Multi-frame change data
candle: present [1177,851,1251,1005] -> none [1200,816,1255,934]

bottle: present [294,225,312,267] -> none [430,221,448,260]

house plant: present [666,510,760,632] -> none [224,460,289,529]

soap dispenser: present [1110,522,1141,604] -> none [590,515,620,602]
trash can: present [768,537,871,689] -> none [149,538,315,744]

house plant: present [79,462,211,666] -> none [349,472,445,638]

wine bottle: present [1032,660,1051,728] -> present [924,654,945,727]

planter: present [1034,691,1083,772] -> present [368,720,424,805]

[Task goal]
The answer must be every line from the records above that contains the word "none", copied out.

[Answer box]
candle: present [1177,851,1251,1005] -> none [1200,816,1255,934]
bottle: present [294,225,312,267] -> none [430,221,448,260]
house plant: present [666,510,760,632] -> none [224,460,289,529]
soap dispenser: present [1110,522,1141,604] -> none [590,515,620,602]
trash can: present [768,537,871,689] -> none [149,538,315,744]
house plant: present [79,462,211,666] -> none [349,472,445,638]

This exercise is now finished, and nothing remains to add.